Was there any other functional recovery? Not much. From the paper:
We have identified a subset of neurons situated primarily within the brainstem and reticular formation (and which are known to play important roles in bladder function)) as well as the propriospinal system that can regrow lengthy axons once a permissive environment that allows them past the glial scar is provided. We saw no evidence of regeneration by cortico-spinal or rubro-spinal axons (unlike the results by Cheng et al., 1996), which is one possible reason for the limited recovery of locomotor function (Basso–Beattie–Bresnahan score improved from 2 to 7 in the triple-combination).
So what happened? Some types of long axons apparently grew the length of the spinal cord (granted, in a rat, that's not very far). There may also have been a rewiring of the thickly woven network of shorter axons in the cord. The central pattern generator, which is involved in stepping and treadmill training, may have kicked in too. The scientists do know that the recovery of bladder function was related to restoration of brain input; by recutting the spinal cords of the treated animals, the gains in bladder function disappeared.
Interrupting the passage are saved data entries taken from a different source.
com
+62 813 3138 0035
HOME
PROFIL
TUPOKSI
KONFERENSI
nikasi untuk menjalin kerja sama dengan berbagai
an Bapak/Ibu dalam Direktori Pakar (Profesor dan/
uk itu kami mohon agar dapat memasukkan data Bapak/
There is a lot more to know. From the paper:
The current study provides an experimental framework for stimulating functional regeneration after acute severe SCI. Micturition control is complex and recovery takes a long time, but, rather remarkably, it would appear that certain primitive brainstem-mediated functions lost to SCI such as respiration and urination do possess the capacity to rewire themselves even when a relatively small number of axons can be induced to regenerate beyond the glial scar. However, and importantly, we do not yet know precisely how many and where beyond the lesion the functionally relevant synapses need to be re-formed. The critical synapses may occur within the interneuronal pool just beyond the graft in which most fibers end.
The future challenge will be to provide even more favorable environments and increase the intrinsic growth potential of these particular supraspinal neurons to facilitate more substantial and rapid axonal regeneration to further enhance recovery of these but also other systems not only after acute but also after chronic SCI.
The novel combination treatment allows for remarkably lengthy regeneration of certain subtypes of brainstem and propriospinal axons across the injury site and is followed by markedly improved urinary function. Our studies provide evidence that an enhanced nerve grafting strategy represents a potential regenerative treatment after severe spinal cord injury.